Мы крупно поспорили в тот раз. Я наговорил отцу немало дерзостей, он отвечал мне тем же. Но в конце концов он почти убедил меня…
А дальше события развернулись с кинематографической быстротой. До сих пор я не могу отделаться от нелепой мысли, что явлюсь зрителем бездарного детективного фильма, одного из тех, что давно набили оскомину. Но тем-то и страшна наша действительность, что за внешними приемами голливудского боевика скрыты тайные пружины, на которые нажимает рука Его Величества Капитала…
Мрачному фарсу, героем которого я сделался, предшествовал пролог. Гёте начинает своего бессмертного «Фауста» прологом на небесах, в котором высшие силы заранее расписывают будущие события. Такой же совета несомненно, происходил и на нашем деловом Олимпе. По понятным причинам мне приходится лишь догадываться о содержании сверхсекретного разговора, но я представляю малейшие его детали настолько ярко, словно сам был непосредственным участником этого совещания…
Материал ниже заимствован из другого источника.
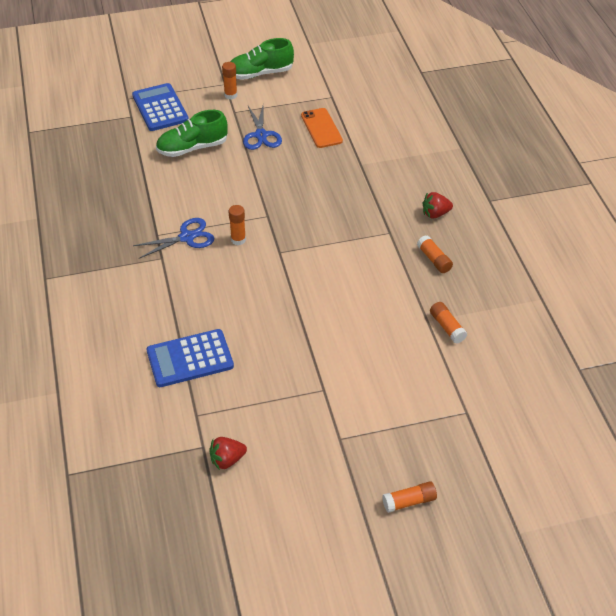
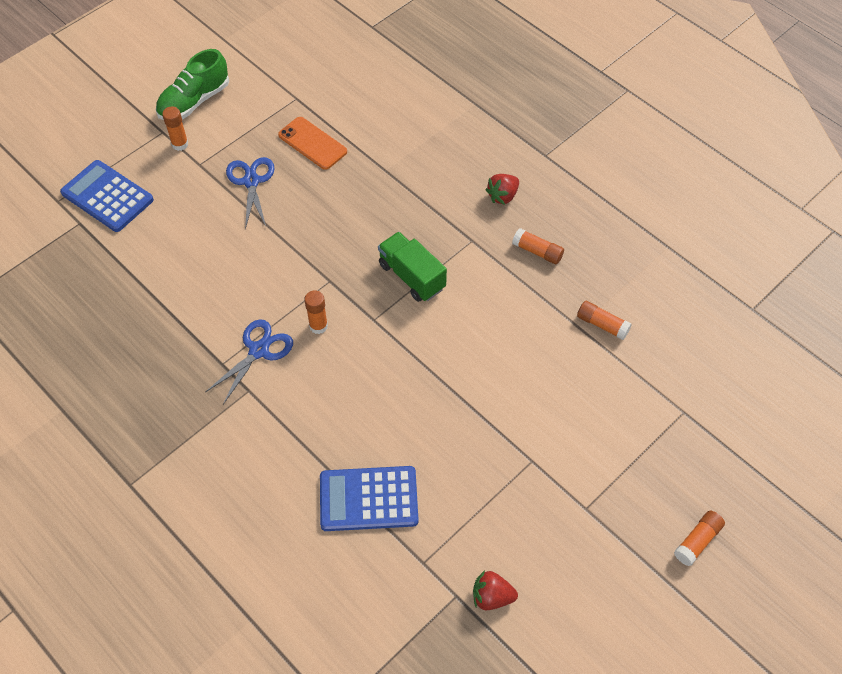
camera: 30 degrees left, 10 degrees up
blue calculator [147,329,234,387] -> blue calculator turned 45 degrees clockwise [320,466,419,531]
green shoe [156,110,228,157] -> none
red strawberry [209,437,247,470] -> red strawberry turned 60 degrees clockwise [473,570,518,610]
blue scissors [243,106,282,150] -> blue scissors turned 150 degrees counterclockwise [226,157,275,229]
none -> green truck [378,232,447,302]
…Небольшой уютный кабинет. Деловая обстановка. Окна скрыты тяжелыми портьерами. В глубоких креслам полулежат безукоризненно одетые люди. Их человек пять — шесть, но любой из них стоит больше, чем несколько миллионов средних граждан, вместе взятых. На столе — магнитофон, вращаются его катушки. Приглушенно, но четко звучат голоса — мой и отцовский.
Джентльмены обладают завидной выдержкой. Он выслушивают диалог без единой реплики. А когда конец ленты с визгом вырывается на свободу и аппарат выключается наступает тишина. Джентльмены размышляют…
— Мои люди следят за каждым шагом Стоунов, — говорит Фелтон. — Есть основания предполагать, что работы по производству золота начнутся не раньше, чем через месяц. Стоун-младший, очевидно, не думает повторить опыт на лабораторной установке, которую он сейчас разобрал полностью.
— Дело надо решить в ближайшие два — три дня, — замечает один из присутствующих. — Ждать невозможно!
— Есть ли надежды договориться со Стоуном-старшим? — спрашивает молодой человек с постным лицом баптистского проповедника.
— Никаких, — отвечает Фелтон. — Он упрям, как бык, и готов на любой риск. Пытаться склонить его разумному решению пустая трата времени.
Джентльмены высказывают свои мысли. Мнение общее. Изобретением надо завладеть как можно быстрее.